Frédéric a proposé 4.000 F, ce à quoi Lovelyne a répondu qu’elle n’était pas de cette catégorie. Son dernier prix : 8.000 F. Avec préservatifs à la charge du requérant.

L’homme lui remet finalement 7.500 F, promettant que les 500 F manquants serviront à l’achat des condoms. Le matin, au moment du petit-déjeuner qu’il promet de lui offrir, il complétera la somme, assure-t-il. Lovelyne appelle le concierge d’une auberge de fortune vers « Elf » et réserve une chambre.

Il est presque 21h quand le couple arpente le « Couloir du goût » (les habitués le connaissent) pour se retrouver entre quatre murs. Lovelyne fonce à la douche tandis que Frédéric s’assied sur une chaise près du lit.
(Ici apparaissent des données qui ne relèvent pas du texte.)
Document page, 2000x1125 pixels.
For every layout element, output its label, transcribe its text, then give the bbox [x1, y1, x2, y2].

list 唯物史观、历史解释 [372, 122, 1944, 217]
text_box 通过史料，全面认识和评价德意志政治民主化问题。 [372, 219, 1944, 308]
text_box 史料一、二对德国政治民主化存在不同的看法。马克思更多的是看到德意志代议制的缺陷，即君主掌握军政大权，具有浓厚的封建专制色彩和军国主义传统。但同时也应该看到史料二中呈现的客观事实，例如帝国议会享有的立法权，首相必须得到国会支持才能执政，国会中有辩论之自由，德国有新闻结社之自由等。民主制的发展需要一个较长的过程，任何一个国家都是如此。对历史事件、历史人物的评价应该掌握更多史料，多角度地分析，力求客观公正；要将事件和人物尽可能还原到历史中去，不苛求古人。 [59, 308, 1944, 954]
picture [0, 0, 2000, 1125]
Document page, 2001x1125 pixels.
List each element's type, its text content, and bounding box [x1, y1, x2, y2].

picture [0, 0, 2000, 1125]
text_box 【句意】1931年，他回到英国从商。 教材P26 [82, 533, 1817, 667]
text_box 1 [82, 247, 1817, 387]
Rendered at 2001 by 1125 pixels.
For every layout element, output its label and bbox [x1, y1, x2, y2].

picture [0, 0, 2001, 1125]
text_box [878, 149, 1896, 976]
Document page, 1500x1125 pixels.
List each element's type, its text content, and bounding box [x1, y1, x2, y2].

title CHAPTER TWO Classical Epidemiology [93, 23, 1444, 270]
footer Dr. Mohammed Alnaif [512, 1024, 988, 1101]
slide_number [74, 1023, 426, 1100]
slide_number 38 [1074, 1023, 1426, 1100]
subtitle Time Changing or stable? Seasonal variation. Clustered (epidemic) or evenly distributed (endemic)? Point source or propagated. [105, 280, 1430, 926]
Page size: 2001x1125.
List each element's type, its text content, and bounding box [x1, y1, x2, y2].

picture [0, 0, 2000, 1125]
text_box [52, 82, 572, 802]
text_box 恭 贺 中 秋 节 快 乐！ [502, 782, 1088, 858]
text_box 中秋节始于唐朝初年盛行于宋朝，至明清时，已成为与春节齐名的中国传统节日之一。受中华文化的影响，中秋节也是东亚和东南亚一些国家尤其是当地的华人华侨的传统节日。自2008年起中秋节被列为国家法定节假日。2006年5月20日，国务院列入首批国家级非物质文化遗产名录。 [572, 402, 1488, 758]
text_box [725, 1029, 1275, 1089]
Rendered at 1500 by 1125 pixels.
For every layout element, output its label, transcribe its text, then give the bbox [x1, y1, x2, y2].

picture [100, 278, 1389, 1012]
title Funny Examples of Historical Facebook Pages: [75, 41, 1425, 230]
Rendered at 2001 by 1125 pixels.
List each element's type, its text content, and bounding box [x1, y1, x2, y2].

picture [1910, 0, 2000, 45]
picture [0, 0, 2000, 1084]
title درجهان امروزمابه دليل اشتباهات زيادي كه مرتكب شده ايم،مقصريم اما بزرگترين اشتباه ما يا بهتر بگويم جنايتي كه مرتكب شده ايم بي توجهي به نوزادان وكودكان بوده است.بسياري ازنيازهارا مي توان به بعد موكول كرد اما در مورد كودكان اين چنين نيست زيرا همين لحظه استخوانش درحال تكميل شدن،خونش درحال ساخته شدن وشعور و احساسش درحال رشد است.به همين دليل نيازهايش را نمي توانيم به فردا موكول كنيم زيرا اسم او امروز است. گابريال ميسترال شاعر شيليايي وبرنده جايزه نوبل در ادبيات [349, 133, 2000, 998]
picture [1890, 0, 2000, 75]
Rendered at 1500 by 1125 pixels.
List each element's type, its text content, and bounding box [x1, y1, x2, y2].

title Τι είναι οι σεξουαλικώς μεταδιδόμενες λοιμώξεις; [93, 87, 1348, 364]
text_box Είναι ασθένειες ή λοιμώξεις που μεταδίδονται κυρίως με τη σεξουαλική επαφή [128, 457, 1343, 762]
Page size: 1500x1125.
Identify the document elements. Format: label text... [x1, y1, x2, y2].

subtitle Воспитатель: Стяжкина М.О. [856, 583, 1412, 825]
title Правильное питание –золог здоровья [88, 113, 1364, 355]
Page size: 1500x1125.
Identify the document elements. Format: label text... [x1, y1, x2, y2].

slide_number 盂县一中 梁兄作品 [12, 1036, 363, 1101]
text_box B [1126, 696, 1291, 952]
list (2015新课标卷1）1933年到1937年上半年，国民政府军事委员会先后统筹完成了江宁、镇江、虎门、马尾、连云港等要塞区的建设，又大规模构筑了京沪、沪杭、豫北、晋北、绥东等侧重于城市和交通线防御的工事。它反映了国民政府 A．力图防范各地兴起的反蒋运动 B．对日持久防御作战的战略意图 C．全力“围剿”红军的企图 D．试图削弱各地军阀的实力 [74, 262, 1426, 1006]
La belle de nuit ressort en « tenue » de travail, prête à l’ouvrage. Elle a juste une serviette à l’épaule. Le client lui dit alors qu’il vient de recevoir une mauvaise nouvelle : son frère cadet est très malade, il doit s’en aller d’urgence.

Lovelyne, dont la qualité de l’élocution a retenu l’attention des policiers durant sa déposition, a cette phrase : « A l’impossible nul n’est tenu. Vas-y ». Dans un registre bien moins châtié, Frédéric rétorque : « Je pars comment ? On n’a rien fait, rembourse-moi ».

Lovelyne estime la requête irrecevable et indique, rappelant un principe de grande surface, qu’« une marchandise achetée, sortie de la boutique, ne peut pas être remise ». Puis y va d’une formule personnelle : « L’argent encaissé ne peut pas ressortir de la caisse. » La discussion se poursuit-elle, stérile.

Frédéric revoit ses prétentions à la baisse : il se contentera de la moitié de ses 7.500 F. Le client se heurte aux principes sus-évoqués, et au refus subséquent. L’homme demande alors si cet argent peut constituer une provision, sorte de rémunération anticipée d’une prestation future.

Lovelyne, décidément dure en affaires, déclare que ce qui est payé mercredi doit être consommé mercredi. Toute sollicitation ultérieure fera l’objet d’un nouveau paiement. Un peu comme pour le forfait internet qui s’évapore quand sa validité a expiré, quel que soit le nombre de mégas restants.

Là, Frédéric s’énerve. Il lève et le ton et veut lever la main sur Lovelyne. Celle-ci lance un cri d’alerte convenu dans le secteur. Assez vite, des « protecteurs » arrivent. Le client ne se laisse pas intimider et engage un bras-de-fer avec ces « gros bras ». Une franche dispute éclate. Entre-temps, quelqu’un a averti la police.

Au poste, Lovelyne dira qu’elle n’a plus rien. Et prétendra qu’une caisse commune existe dans ce « marché », où les filles déposent leurs gains du soir au fur et à mesure. Frédéric, qui avait toujours l’urgence de son cadet pendante, a finalement lâché l’affaire. Vers 23h40.